Eine von ihnen ist Julia Friedrich. Vor zwei Jahren, mit 24, erkrankte sie an Brustkrebs, ausgelöst durch einen seltenen Gendefekt. Gemeinsam mit ihrem Freund reiste sie im Anschluss an die Therapien in dem T5 durch einen Teil Deutschlands und genoss das Gefühl von Freiheit, ungebunden und vor allem nah an der Natur zu sein. „Die Reise mit Cori hat für mich sehr viel bedeutet. Sie half mir besonders, mich und meine Selbstsicherheit wiederzufinden, meinem Körper wieder zu vertrauen und einen Abschluss zu finden nach der schwersten und prägendsten Zeit meines Lebens“, erzählt sie. Besonders gut gefiel ihr an dem Camper die liebevolle Einrichtung und der bunte Aufdruck.
Die Außengestaltung von Cori (benannt nach der ersten Heldin, die mit dem Bus auf Reisen ging) haben Andrea Voß und Steffie Tomczak bewusst gewählt, um auf das Projekt aufmerksam zu machen. Ihr Ziel ist es, Angehörigen und Betroffenen zu einem lockereren Umgang mit dem Thema zu verhelfen, dass ihnen das Reden darüber leichterfällt und sie sich nicht voneinander abkapseln aus Furcht, etwas Falsches zu sagen. „Man braucht doch keine Angst zu haben, Gefühle zu zeigen, wenn man miteinander verbunden ist. Man kann doch auch sagen: Dass du erkrankt bist, das hat mich wirklich aus den Latschen gehauen“, findet die toughe Andrea. Ehrlichkeit sei auch in diesem Fall besonders wichtig, selbst wenn man sich am Ende weinend gegenübersitzt. Natürlich müsse man nicht jeden Tag über den Krebs reden, aber füreinander da zu sein und einfach mal in Ruhe und ehrlich zu fragen, wie es dem anderen gerade geht, das hilft.

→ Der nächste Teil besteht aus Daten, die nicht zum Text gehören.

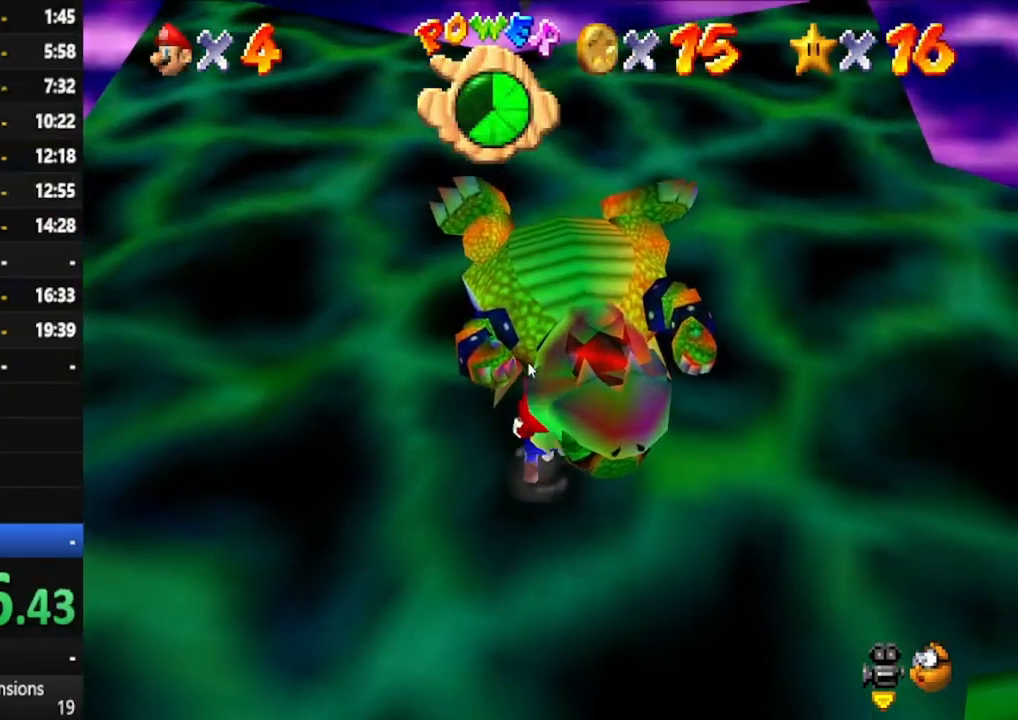
{"buttons": [], "left_stick": "right", "right_stick": "center", "events": [[183, "left_stick", "up"], [483, "left_stick", "right"]]}
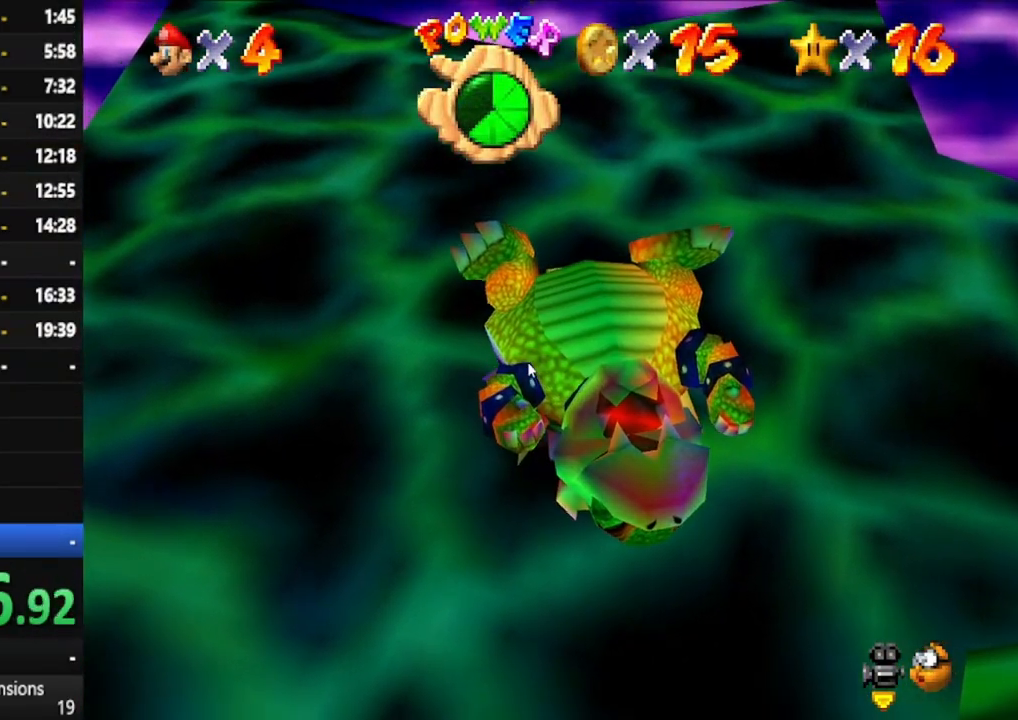
{"buttons": [], "left_stick": "center", "right_stick": "center", "events": [[17, "left_stick", "down-right"], [450, "left_stick", "center"]]}
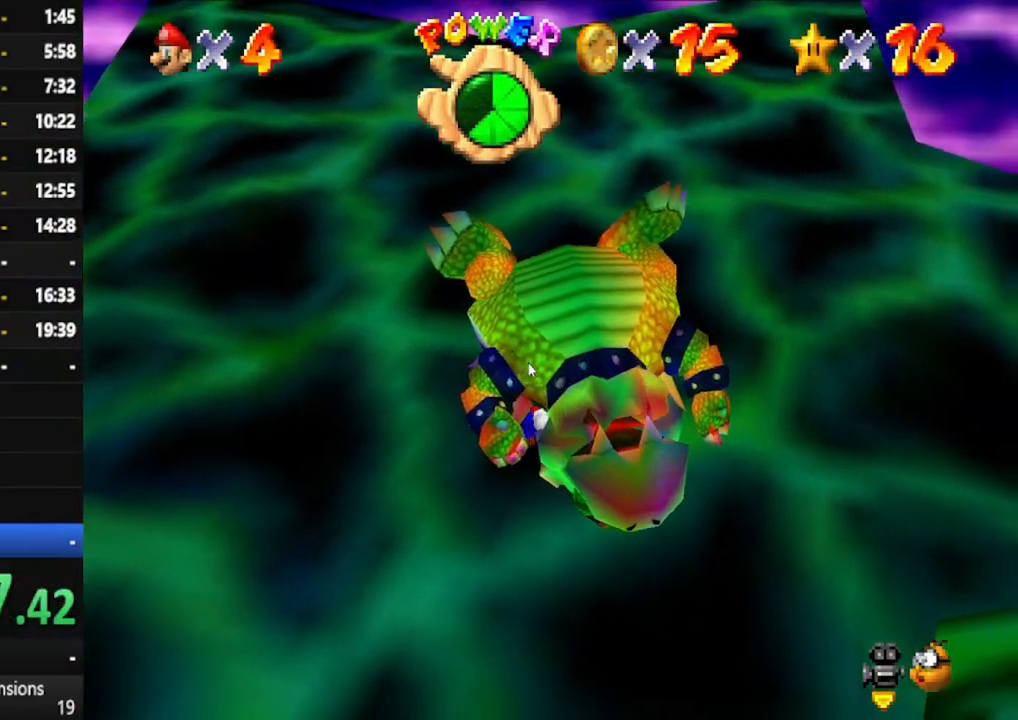
{"buttons": [], "left_stick": "center", "right_stick": "center", "events": []}
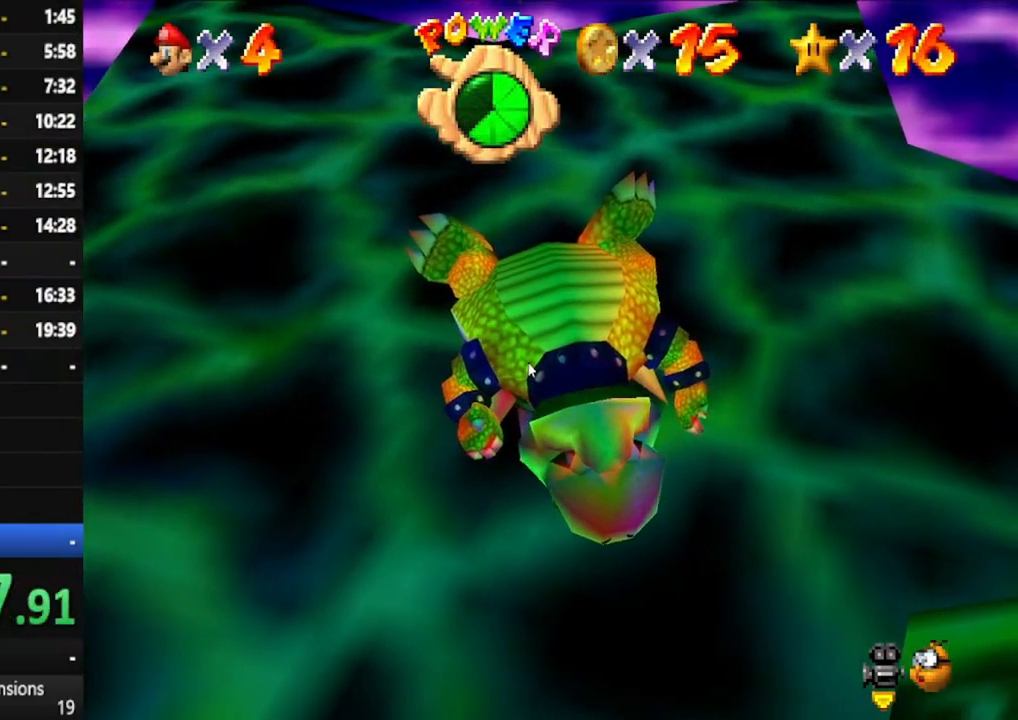
{"buttons": [], "left_stick": "center", "right_stick": "center", "events": []}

„Jeder weiß, dass Krebs scheiße ist. Jeder weiss, dass man Schmerzen hat. Aber ich finde es trotzdem wichtig, dass man zeigt, dass das Leben schön ist“
Freiheit schenken
Obwohl sich die Freundinnen so sehr für andere einsetzen, hatten sie selbst noch nicht die Gelegenheit, mit den Campern zu verreisen. In der Saison zwischen April und Oktober ist vor allem der T5 Cori ausgebucht. Die Kosten für die Vermietung werden individuell mit den Helden besprochen. Je nach finanzieller Bedürftigkeit fällt eine Tagesgebühr an; wer das nicht zahlen kann, darf kostenlos fahren. Der Verein deckt seine Kosten ausschließlich über Spenden. Vor allem während der Pandemie ließen diese allerdings stark nach. Trotz ihrer unermüdlichen Arbeit bleibt bei Andrea Voß und Stefanie Tomczak davon nichts übrig. „Wir machen das in unserer Freizeit, es ist echt anstrengend. Aber die Glücksmomente mitzuerleben und Nachrichten zu bekommen, wie schön es auf dem Campingplatz oder das Reisen mit Cori war – das entschädigt schon sehr“, erzählt Voß, die für ihren Einsatz 2019 mit der Goldenen Bild der Frau ausgezeichnet wurde.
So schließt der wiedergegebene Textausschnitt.